##### Фрагмент текста
Однако в качестве препятствий для осознания значений встречаются и не только эмоциональные факторы. Религия, например, иногда определяется в догматических терминах, иногда в терминах социальной организации и ритуала, а иногда в терминах эмоционального опыта. В результате возникают конфликты относительно значения или сущности религии и т. д., которые, как нередко утверждается, являются скорее спорами о словах. Однако в подобных утверждениях содержится только половина истины, поскольку зачастую спорящие имеют перед глазами конкретный феномен, представляющий все указанные аспекты. Споры относительно правильного определения религии являются попытками установить фундаментальные свойства некоторого социального феномена, поскольку, если рассматривать указанные свойства в качестве определяющих религию, то далее из них возможно будет вывести много важных следствий. Так, если вера в определенную доктрину является сущностью религии, то из этого выводятся совсем иные следствия, чем из рассмотрения религии как определенного типа эмоционального опыта. В первом случае делается акцент на подчинение и интеллектуальную дисциплину, тогда как во втором случае подчеркиваются эстетические элементы, а теология игнорируется.
Вековой диспут о природе закона содержит сходные составляющие. Следует ли понимать закон как приказ, как принцип, утверждаемый разумом, или же как согласие? Данное разногласие – это не просто разногласие о словах. Оно заключается в вопросе о том, какой аспект понятия закона сделать центральным, так чтобы из него можно было вывести соответствующие следствия. Хорошей иллюстрацией является школьный вопрос о том, является ли летучая мышь птицей? Две спорящие стороны могут соглашаться с тем, что птица – это теплокровное позвоночное, передние конечности которого видоизменены в крылья, но при этом не соглашаться относительно вопроса о том, является ли летучая мышь птицей. Почему? Потому, что одна сторона может считать, что существует более близкая связь между летучей мышью и грызунами, чем между летучей мышью и птицами, и утверждать, что данные общие свойства между грызунами и летучими мышами являются решающими для классификации последних.
Резюмируем наше обсуждение реальных определений. В реальном определении присутствует два набора выражений, каждый из которых обладает собственным значением, которые являются эквивалентными в случае истинности определения. В истинном определении определяющее может подставляться вместо определяемого без изменения смысла. Если выполняется не только логическая функция определения, но и психологическая, то определяющее должно пониматься легче, даже если оно выражено с помощью более длинного и сложного выражения, чем определяемое.
##########
**Задания:**
**A)** Перепишите часть текста об определениях от слов «Резюмируем наше обсуждение» до слов «выражения, чем определяемое.» включительно, поставив «дефиниенс» на место «определяющее».
**B)** Ответьте по тексту об определениях:
(i) В каких трех терминах определяют религию?
(ii) На что делается акцент, если сущностью религии считать веру в определенную доктрину?
(iii) Что в истинном определении может подставляться вместо определяемого без изменения смысла?
**C)** Перечислите все варианты понимания закона, которые называет текст об определениях.
##### Записи данных
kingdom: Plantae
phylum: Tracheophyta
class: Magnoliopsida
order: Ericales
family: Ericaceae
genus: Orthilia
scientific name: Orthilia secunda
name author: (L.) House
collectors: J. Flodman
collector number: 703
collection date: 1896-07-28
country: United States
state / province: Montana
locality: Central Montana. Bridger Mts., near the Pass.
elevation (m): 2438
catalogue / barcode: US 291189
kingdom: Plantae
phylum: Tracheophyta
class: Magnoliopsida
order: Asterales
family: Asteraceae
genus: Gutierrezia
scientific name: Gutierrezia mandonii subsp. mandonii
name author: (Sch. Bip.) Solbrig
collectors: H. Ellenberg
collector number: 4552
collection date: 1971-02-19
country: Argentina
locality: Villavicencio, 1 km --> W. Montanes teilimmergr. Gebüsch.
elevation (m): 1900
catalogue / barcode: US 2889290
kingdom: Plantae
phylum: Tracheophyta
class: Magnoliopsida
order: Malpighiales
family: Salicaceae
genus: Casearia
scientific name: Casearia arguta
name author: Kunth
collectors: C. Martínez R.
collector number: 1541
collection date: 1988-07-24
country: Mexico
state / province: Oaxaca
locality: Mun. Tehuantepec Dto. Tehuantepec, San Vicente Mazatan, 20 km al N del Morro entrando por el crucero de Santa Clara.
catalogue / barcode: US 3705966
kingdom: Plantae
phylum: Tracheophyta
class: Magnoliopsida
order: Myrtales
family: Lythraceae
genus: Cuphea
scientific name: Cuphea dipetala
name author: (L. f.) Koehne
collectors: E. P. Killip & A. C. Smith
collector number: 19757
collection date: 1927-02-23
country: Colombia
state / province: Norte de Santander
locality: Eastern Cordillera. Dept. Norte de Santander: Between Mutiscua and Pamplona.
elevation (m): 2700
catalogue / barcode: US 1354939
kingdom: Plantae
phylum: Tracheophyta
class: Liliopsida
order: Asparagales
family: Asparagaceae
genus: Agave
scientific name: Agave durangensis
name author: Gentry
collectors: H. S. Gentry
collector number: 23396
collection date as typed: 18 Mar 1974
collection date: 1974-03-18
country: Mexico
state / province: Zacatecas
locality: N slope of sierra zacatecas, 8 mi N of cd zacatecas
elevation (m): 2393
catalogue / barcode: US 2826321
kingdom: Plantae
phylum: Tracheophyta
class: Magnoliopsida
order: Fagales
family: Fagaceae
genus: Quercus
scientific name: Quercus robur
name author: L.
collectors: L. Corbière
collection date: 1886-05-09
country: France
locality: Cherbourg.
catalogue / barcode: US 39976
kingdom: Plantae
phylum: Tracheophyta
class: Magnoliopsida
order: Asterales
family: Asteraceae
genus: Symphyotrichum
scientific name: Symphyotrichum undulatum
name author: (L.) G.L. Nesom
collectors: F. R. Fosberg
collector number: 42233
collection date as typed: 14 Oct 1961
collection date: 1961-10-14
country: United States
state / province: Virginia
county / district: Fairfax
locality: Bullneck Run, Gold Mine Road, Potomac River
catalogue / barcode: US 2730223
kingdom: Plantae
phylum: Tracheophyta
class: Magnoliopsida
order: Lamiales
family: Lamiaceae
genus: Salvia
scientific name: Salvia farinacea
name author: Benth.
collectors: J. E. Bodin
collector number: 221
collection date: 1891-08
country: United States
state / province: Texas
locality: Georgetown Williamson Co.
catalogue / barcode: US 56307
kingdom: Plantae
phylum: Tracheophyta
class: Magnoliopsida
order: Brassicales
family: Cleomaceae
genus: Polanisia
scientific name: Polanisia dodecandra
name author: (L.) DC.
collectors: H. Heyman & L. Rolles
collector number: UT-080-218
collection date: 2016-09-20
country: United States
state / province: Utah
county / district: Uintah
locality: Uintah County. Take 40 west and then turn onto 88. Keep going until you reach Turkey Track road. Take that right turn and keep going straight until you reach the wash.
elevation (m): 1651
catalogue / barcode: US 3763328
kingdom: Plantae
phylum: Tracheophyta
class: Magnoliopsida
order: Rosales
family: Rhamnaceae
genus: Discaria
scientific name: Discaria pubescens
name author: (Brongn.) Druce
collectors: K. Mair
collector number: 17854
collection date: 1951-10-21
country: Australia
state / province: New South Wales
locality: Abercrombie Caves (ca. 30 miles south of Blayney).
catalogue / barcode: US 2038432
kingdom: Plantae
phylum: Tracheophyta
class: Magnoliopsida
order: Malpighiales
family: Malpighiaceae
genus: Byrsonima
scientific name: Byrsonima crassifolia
##########
**Ответы к заданиям:**
**A)**
Резюмируем наше обсуждение реальных определений. В реальном определении присутствует два набора выражений, каждый из которых обладает собственным значением, которые являются эквивалентными в случае истинности определения. В истинном определении дефиниенс может подставляться вместо определяемого без изменения смысла. Если выполняется не только логическая функция определения, но и психологическая, то дефиниенс должно пониматься легче, даже если оно выражено с помощью более длинного и сложного выражения, чем определяемое.

**B)**
(i) В догматических терминах, в терминах социальной организации и ритуала, в терминах эмоционального опыта.
(ii) На подчинение и интеллектуальную дисциплину.
(iii) Определяющее.

**C)** Как приказ; как принцип, утверждаемый разумом; как согласие.